Rewrite the data below with "silhouette of person" replaced by "dark outline of a person" throughout, keeping everything else the same and leaving out the pictures.
---------- Material provided ----------
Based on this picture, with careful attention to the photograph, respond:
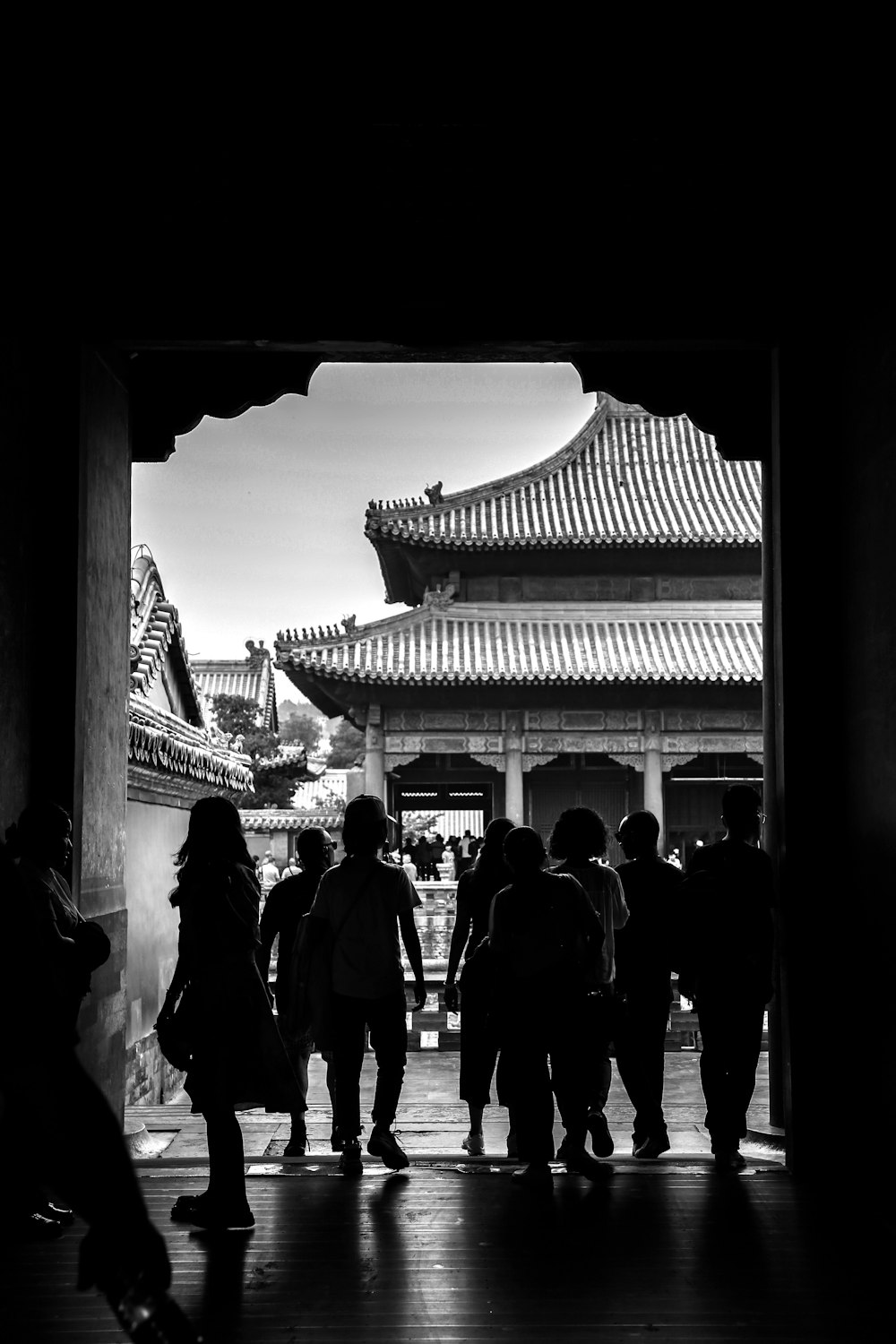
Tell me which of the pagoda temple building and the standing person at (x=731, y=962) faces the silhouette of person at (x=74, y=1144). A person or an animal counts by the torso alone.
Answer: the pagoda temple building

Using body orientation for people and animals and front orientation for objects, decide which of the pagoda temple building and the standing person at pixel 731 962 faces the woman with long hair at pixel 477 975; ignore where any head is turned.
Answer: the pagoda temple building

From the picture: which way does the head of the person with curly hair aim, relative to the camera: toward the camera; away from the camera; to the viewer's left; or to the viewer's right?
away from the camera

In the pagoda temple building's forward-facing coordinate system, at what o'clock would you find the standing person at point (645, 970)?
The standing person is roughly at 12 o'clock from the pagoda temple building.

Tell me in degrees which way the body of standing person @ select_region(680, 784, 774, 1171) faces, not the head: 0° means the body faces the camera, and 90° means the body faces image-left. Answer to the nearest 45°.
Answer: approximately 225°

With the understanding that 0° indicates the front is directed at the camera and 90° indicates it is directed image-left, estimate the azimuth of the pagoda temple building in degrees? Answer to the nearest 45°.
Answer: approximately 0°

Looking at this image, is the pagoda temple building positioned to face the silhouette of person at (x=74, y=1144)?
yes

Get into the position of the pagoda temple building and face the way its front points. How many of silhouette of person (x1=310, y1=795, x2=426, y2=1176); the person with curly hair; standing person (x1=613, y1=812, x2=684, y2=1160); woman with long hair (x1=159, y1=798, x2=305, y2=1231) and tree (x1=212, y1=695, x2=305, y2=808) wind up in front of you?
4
----------
Output of the task:
Based on this picture, with careful attention to the photograph, respond:
Tell me which of the pagoda temple building and the standing person at (x=731, y=962) faces the dark outline of a person at (x=74, y=1144). A person or an animal counts by the torso alone.
Answer: the pagoda temple building

Using body orientation for people and animals and front orientation for objects, decide which of the pagoda temple building and the standing person at pixel 731 962 faces the woman with long hair at pixel 477 975; ignore where any head is turned.
Answer: the pagoda temple building

From the picture: which way does the head of the person with curly hair aim, relative to the camera: toward the camera; away from the camera; to the viewer's left; or to the viewer's right?
away from the camera

In the pagoda temple building's forward-facing coordinate system, at what o'clock would you find the standing person at point (645, 970)?
The standing person is roughly at 12 o'clock from the pagoda temple building.

Tell me in degrees which way the body of standing person @ select_region(680, 784, 774, 1171) faces, not the head: 0° means the body faces the camera, and 90° means the body faces image-left. Answer to the nearest 45°.
Answer: approximately 225°

With the understanding that 0° indicates the front is directed at the camera and 90° indicates it is directed image-left, estimate the azimuth of the pagoda temple building in degrees? Answer to the nearest 45°.
Answer: approximately 0°

Looking at this image, is the pagoda temple building positioned to face the dark outline of a person at (x=74, y=1144)?
yes

Get into the position of the pagoda temple building and face the way its front points. How many of dark outline of a person (x1=310, y1=795, x2=426, y2=1176); the person with curly hair; standing person (x1=613, y1=812, x2=684, y2=1160); woman with long hair (x1=159, y1=798, x2=305, y2=1231) and tree (x1=212, y1=695, x2=305, y2=808) wind up in front of you?
4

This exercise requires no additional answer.